Dr. Philippe Bardet: A Quick Start

 

Dr. Philippe Bardet in lab

Professor Philippe Bardet of the Department of Mechanical and Aerospace Engineering is an experimentalist in the field of fluid dynamics, the study of how liquids and gases behave in motion under the action of internal and external forces.

Bardet studies fluid behaviors to better predict them, so others can apply his insights to improve the design of a myriad of tools and structures on which we depend. For example, with a better understanding of the flow of air or water around airplane wings or ship hulls, engineers can design wings or hulls that result in less drag. Less drag leads to greater fuel efficiency. Or consider nuclear reactors. The water that flows through and cools a nuclear reactor core is critical to the reactor’s safe operation. The more we understand the variations in the flows, the better we can design the reactor cooling and safety systems.

These are just two applications to the many projects on which Bardet and his research group are working in their experimental laboratory. Despite the fact that he “got the keys to the lab less than two years ago,” Bardet has quickly built several large experimental facilities, and his group’s work is already getting the attention of external funding agencies.

Bardet concentrates on multiphase flows—the interaction of liquids with gases, and the transfer of heat and mass between the two phases—and on the interaction of turbulence and stratified fluid layers. It was his work on multiphase flows that opened the door to his most recent research. “It got the attention of the program managers and they entrusted us with this big project,” he recalls.

This “big project” is an $860,000 U.S. Department of Energy (DOE) grant and the opportunity to collaborate with scientists at Argonne National Laboratory and the French Alternative Energies and Atomic Energy Commission. Bardet and his SEAS colleagues, Professors Elias Balaras and Majid Manzari, will use the grant to devise a model to simulate the impact of earthquake-induced fuel rod vibrations inside a nuclear reactor. Why is that important? Bardet explains, “By develop- ing better predictive tools, we can better refine the safety limits of a particular reactor.”

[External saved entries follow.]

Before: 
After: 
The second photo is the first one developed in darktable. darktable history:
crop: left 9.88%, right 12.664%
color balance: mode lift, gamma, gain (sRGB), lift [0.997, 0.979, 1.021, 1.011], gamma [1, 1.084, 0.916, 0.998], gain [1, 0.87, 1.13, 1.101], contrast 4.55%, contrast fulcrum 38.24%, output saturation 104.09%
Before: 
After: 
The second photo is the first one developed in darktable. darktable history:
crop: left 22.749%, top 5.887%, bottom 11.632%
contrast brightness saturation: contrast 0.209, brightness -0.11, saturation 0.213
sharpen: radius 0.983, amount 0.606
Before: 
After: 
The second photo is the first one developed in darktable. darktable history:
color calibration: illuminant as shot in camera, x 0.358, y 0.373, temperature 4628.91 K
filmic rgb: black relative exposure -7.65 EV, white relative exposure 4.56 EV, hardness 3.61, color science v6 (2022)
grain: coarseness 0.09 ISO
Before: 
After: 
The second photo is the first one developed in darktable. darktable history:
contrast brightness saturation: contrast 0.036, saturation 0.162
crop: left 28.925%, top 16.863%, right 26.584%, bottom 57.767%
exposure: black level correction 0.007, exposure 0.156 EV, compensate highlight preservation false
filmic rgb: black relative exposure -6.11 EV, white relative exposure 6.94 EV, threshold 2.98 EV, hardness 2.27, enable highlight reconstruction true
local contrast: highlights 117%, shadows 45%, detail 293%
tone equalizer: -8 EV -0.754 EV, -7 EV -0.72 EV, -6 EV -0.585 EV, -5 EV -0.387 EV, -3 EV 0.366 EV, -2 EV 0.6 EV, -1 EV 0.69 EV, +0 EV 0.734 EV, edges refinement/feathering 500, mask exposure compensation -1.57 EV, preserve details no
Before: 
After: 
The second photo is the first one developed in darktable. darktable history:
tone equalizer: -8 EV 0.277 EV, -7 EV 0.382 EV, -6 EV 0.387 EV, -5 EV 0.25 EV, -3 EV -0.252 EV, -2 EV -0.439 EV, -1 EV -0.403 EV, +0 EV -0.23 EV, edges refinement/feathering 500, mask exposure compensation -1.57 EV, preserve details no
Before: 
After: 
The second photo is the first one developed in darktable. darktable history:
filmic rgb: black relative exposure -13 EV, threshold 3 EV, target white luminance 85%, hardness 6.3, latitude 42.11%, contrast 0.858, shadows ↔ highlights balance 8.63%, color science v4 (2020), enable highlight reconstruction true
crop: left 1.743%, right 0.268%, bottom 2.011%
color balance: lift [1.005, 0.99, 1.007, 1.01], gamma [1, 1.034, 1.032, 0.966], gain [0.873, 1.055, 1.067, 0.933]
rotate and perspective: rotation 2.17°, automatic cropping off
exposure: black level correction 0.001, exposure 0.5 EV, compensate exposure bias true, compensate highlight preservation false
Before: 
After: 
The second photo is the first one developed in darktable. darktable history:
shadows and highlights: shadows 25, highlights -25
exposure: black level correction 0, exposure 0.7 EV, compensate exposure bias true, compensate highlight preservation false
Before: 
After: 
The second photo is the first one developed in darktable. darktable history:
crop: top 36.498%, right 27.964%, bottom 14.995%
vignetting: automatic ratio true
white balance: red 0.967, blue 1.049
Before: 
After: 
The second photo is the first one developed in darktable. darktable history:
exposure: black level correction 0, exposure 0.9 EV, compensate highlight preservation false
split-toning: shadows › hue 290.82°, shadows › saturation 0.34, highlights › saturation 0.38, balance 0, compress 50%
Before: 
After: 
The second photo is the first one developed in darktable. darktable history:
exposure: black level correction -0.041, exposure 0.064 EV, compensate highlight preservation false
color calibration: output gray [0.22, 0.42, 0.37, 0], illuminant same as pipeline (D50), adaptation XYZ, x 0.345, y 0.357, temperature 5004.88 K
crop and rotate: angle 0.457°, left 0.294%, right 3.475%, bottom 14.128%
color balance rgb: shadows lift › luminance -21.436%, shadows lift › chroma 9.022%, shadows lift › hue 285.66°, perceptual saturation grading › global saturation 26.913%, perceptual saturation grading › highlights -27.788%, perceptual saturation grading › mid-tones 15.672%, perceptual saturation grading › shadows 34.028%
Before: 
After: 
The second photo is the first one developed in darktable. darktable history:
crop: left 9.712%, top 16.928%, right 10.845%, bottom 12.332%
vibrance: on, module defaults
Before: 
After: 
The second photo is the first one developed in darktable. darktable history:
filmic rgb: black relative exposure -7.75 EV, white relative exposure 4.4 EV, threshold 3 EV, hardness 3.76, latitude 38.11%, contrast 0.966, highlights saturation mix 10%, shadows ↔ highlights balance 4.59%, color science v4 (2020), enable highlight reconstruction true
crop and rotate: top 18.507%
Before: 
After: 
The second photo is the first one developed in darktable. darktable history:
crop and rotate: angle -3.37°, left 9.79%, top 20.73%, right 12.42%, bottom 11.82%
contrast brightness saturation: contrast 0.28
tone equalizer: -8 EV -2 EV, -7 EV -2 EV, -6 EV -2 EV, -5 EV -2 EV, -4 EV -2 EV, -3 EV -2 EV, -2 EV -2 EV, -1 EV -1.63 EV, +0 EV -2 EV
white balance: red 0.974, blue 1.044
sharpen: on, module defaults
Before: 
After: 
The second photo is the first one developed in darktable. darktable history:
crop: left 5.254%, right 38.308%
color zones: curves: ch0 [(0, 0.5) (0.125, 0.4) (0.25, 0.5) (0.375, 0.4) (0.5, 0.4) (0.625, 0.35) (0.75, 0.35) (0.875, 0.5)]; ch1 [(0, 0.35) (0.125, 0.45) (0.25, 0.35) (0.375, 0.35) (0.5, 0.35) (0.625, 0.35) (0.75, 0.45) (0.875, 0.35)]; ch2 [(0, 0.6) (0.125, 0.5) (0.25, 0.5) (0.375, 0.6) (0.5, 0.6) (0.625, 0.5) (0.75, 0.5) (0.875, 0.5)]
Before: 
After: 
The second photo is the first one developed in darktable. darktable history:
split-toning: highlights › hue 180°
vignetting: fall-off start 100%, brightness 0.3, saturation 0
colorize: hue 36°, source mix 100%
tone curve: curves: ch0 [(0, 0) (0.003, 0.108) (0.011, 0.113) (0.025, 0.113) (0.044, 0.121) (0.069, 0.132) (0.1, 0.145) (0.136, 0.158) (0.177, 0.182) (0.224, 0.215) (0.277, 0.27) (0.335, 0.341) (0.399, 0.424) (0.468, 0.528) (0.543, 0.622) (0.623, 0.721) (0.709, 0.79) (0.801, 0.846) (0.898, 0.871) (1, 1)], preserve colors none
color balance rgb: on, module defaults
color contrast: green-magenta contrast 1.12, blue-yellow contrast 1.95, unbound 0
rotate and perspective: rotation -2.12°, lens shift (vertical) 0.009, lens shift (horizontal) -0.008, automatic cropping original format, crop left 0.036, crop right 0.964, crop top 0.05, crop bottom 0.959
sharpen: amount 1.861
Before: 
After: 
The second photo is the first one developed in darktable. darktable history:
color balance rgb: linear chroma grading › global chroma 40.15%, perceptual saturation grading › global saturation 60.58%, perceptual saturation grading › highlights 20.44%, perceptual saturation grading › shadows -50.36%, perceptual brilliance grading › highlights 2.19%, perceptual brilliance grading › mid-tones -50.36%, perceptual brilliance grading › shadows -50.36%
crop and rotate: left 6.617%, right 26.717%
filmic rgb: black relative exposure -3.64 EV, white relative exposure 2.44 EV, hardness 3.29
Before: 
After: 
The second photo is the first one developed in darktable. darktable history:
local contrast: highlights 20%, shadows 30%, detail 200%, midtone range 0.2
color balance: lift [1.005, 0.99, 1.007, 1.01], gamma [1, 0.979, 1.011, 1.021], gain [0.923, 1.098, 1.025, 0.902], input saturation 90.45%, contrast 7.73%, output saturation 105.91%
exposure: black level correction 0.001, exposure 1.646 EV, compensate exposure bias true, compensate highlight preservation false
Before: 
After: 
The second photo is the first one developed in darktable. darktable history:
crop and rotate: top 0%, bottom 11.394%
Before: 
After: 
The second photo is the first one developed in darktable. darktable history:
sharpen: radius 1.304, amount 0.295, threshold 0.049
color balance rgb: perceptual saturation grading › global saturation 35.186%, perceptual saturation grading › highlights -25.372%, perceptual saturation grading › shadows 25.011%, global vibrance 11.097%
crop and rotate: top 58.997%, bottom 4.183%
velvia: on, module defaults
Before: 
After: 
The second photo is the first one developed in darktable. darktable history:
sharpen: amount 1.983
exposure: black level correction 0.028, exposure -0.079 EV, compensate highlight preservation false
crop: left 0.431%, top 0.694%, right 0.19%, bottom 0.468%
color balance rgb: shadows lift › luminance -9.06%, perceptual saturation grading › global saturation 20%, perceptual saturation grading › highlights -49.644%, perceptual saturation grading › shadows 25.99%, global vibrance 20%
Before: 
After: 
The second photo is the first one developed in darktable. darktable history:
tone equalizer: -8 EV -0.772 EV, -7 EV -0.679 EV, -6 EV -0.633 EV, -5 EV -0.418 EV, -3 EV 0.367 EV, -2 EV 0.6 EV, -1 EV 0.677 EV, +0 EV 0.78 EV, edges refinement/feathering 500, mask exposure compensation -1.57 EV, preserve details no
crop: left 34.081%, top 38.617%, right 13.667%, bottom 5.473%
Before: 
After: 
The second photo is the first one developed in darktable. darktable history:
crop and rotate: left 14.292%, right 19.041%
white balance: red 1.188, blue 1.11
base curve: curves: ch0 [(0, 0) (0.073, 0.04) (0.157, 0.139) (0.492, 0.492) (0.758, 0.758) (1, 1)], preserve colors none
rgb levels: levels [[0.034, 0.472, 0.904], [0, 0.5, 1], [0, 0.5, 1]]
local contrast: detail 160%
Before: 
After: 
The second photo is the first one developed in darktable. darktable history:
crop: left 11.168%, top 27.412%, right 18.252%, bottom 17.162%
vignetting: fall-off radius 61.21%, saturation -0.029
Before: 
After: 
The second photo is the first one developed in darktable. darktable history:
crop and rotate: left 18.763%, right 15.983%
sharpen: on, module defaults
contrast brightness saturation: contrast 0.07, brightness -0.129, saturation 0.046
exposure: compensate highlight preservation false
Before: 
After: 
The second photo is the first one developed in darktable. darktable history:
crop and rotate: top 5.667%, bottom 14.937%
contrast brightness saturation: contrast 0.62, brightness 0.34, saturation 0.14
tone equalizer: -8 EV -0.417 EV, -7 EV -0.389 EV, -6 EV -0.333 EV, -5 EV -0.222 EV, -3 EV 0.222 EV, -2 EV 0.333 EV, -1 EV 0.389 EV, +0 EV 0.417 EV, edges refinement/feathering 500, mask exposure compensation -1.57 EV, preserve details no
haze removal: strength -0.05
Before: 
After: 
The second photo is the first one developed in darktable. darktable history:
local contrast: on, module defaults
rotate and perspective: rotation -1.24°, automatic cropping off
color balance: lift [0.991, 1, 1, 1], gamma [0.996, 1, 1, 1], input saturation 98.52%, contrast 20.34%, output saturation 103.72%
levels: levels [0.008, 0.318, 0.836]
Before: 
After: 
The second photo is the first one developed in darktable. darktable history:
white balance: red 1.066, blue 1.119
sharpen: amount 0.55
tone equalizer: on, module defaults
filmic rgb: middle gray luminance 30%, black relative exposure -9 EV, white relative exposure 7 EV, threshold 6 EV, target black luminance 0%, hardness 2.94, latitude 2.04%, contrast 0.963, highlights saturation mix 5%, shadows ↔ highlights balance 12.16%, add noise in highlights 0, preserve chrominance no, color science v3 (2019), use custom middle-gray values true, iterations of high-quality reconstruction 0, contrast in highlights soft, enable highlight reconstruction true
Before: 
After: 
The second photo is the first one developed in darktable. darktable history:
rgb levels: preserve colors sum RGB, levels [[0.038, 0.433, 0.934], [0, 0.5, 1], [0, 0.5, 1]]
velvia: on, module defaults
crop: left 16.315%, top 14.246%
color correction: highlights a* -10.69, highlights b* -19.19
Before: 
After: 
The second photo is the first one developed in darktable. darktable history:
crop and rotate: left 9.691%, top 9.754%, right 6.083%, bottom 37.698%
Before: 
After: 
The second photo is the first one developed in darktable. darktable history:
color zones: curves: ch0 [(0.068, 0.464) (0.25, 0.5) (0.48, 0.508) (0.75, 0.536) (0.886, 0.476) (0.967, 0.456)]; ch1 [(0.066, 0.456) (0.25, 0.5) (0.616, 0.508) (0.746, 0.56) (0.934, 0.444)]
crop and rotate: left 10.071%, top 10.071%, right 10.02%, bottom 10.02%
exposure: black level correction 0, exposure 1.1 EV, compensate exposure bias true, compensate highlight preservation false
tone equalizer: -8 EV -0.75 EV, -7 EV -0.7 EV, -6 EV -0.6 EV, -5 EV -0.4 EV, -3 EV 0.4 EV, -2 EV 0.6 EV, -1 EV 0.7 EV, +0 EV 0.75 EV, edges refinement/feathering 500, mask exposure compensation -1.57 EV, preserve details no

To better predict and model these behaviors, Bardet’s research group is building a sort of vertical water tunnel on GW’s earthquake simulator, or “shake table,” and they plan to capture the fluid flow data as the water flows through the tunnel at very high speeds while they shake the whole structure. They will capture the data using instrumentation they have developed that is “customized to the applications and allows measuring phenomena that cannot be captured with commercially available instruments,” Bardet asserts.

But the customized instrumentation is just one unique feature of the project. “On fluid-structure interaction, as far as I know, we’re the first doing fluid velocity measurements on a shake table,” says Bardet. “We’re also going to measure the full coupling of the fluid and the structure and how they respond together, which has never been done for this application.”

In a related development, Professor Bardet’s group also will work under a recently awarded $800,000 DOE grant to develop new laser diagnostics for advanced nuclear reactors.